*PAGE TEXT:*
Aivean / royalroad-downloader

https://royalroad.com book downloader
MIT License
57 stars 4 forks source link

Downloader fails to download books with chapters containing special characters #7

Closed Nostras closed 6 years ago

Nostras commented 7 years ago

Try to download the book. https://royalroadl.com/fiction/1866/demon-hero-reaper-saviour/chapter/16869/chapter-12-d%C3%A9j%C3%A0-vu I assume it's an encoding oddity, shouldn't be hard to fix.

Nostras commented 7 years ago

To add, Déjà vu is correctly echoed as "d%c3%a9j%c3%a0-vu" but misconverted to "d%25c3%25a9j%25c3%25a0-vu" when downloading. This suggests problems with the encoding of percent signs.

Aivean commented 7 years ago

Thanks for reporting, I'll take a look.

saviola777 commented 6 years ago

I believe this is still an issue:

 $ java -jar /media/shared/source/git/royalroadl-downloader/target/scala-2.11/royalroadl-downloader-assembly-1.2.4.jar
https://royalroadl.com/fiction/629
[…]
downloading: http://royalroadl.com/fiction/629/until-death/chapter/11413/99-this-is-my-fianc%c3%a9e
[…]
Exception in thread "main" org.jsoup.HttpStatusException: HTTP error fetching URL. Status=404, URL=https://royalroadl.co
m/fiction/629/until-death/chapter/11413/99-this-is-my-fianc%25c3%25a9e                                                  
        at org.jsoup.helper.HttpConnection$Response.execute(HttpConnection.java:679)
        at org.jsoup.helper.HttpConnection$Response.execute(HttpConnection.java:676)
        at org.jsoup.helper.HttpConnection$Response.execute(HttpConnection.java:628)
        at org.jsoup.helper.HttpConnection.execute(HttpConnection.java:260)
        at net.ruippeixotog.scalascraper.browser.JsoupBrowser.executeRequest(JsoupBrowser.scala:65)
        at net.ruippeixotog.scalascraper.browser.JsoupBrowser$$anonfun$3.apply(JsoupBrowser.scala:76)
        at net.ruippeixotog.scalascraper.browser.JsoupBrowser$$anonfun$3.apply(JsoupBrowser.scala:76)
        at scala.Function1$$anonfun$andThen$1.apply(Function1.scala:52)
        at scala.Function1$$anonfun$andThen$1.apply(Function1.scala:52)
        at net.ruippeixotog.scalascraper.browser.JsoupBrowser.get(JsoupBrowser.scala:33)

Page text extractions
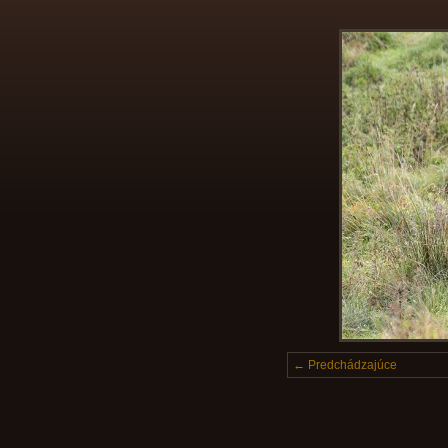
← Predchádzajúce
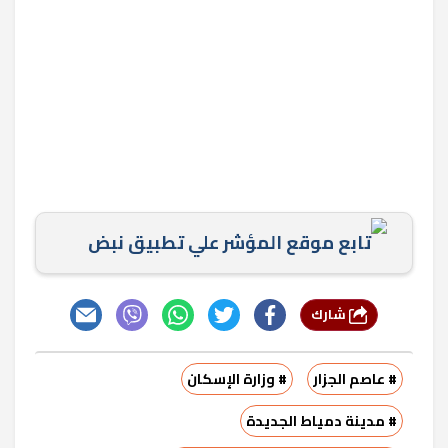
تابع موقع المؤشر علي تطبيق نبض
شارك
# عاصم الجزار
# وزارة الإسكان
# مدينة دمياط الجديدة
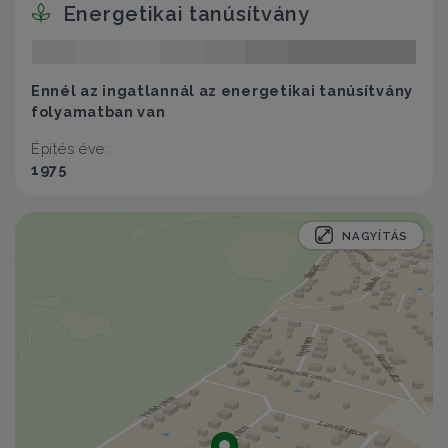
Energetikai tanúsítvány
Ennél az ingatlannál az energetikai tanúsítvány
folyamatban van
Építés éve:
1975
NAGYÍTÁS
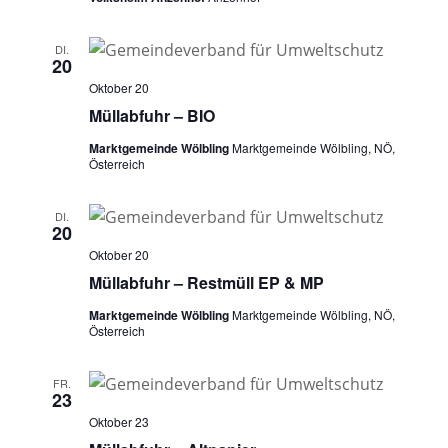
DI.
20
Oktober 20
Müllabfuhr – BIO
Marktgemeinde Wölbling
Marktgemeinde Wölbling, NÖ,
Österreich
DI.
20
Oktober 20
Müllabfuhr – Restmüll EP & MP
Marktgemeinde Wölbling
Marktgemeinde Wölbling, NÖ,
Österreich
FR.
23
Oktober 23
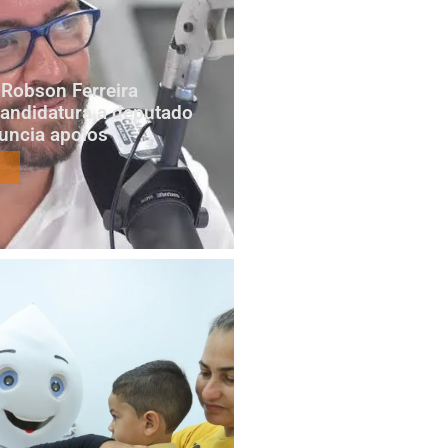
Robson Ferreira
candidatura a deputado
nuncia apoios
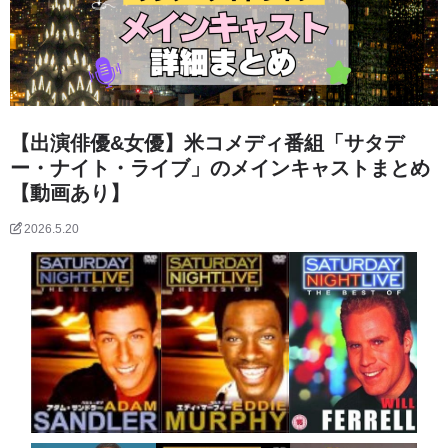
【出演俳優&女優】米コメディ番組「サタデ
ー・ナイト・ライブ」のメインキャストまとめ
【動画あり】
2026.5.20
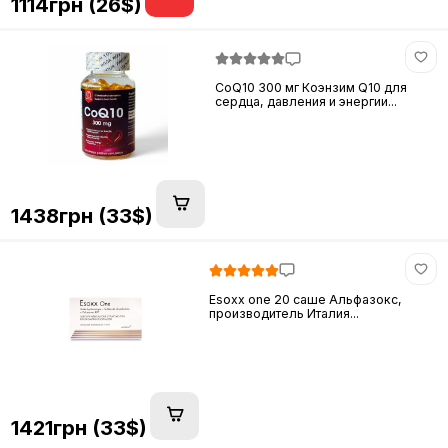
1114грн (26$)
CoQ10 300 мг Коэнзим Q10 для
сердца, давления и энергии...
1438грн (33$)
Esoxx one 20 саше Альфазокс,
производитель Италия...
1421грн (33$)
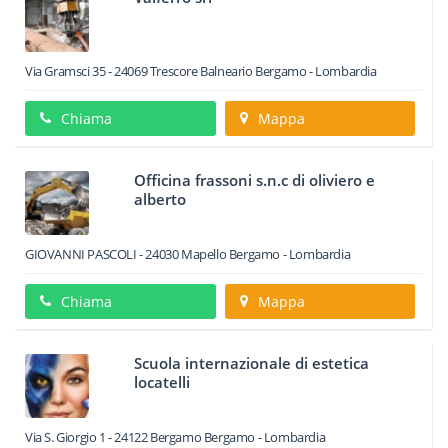
Via Gramsci 35
-
24069
Trescore Balneario
Bergamo -
Lombardia
Chiama
Mappa
Officina frassoni s.n.c di oliviero e
alberto
GIOVANNI PASCOLI
-
24030
Mapello
Bergamo -
Lombardia
Chiama
Mappa
Scuola internazionale di estetica
locatelli
Via S. Giorgio 1
-
24122
Bergamo
Bergamo -
Lombardia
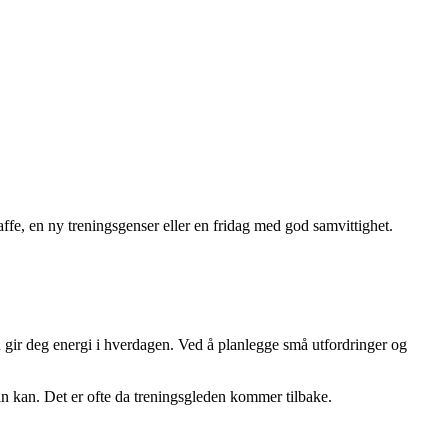
fe, en ny treningsgenser eller en fridag med god samvittighet.
n gir deg energi i hverdagen. Ved å planlegge små utfordringer og
din kan. Det er ofte da treningsgleden kommer tilbake.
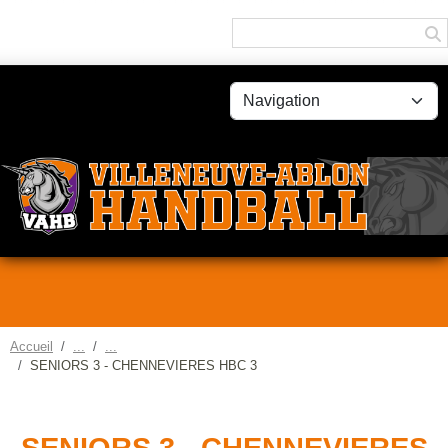
Panneau de gestion des cookies
Accueil
SENIORS 3 - CHENNEVIERES HBC 3
SENIORS 3 - CHENNEVIERES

*TASKS AND EXERCISES:*
**1)** Write out everything in the issue thread from "Try to download" down to "take a look.".
**2)** In the issue thread, what HTTP status did the fetch return in the exception that saviola777 posted?
Work from the issue thread alone.

*RESULTS:*
**1)**
Try to download the book. https://royalroadl.com/fiction/1866/demon-hero-reaper-saviour/chapter/16869/chapter-12-d%C3%A9j%C3%A0-vu I assume it's an encoding oddity, shouldn't be hard to fix.

Nostras commented 7 years ago

To add, Déjà vu is correctly echoed as "d%c3%a9j%c3%a0-vu" but misconverted to "d%25c3%25a9j%25c3%25a0-vu" when downloading. This suggests problems with the encoding of percent signs.

Aivean commented 7 years ago

Thanks for reporting, I'll take a look.

**2)** 404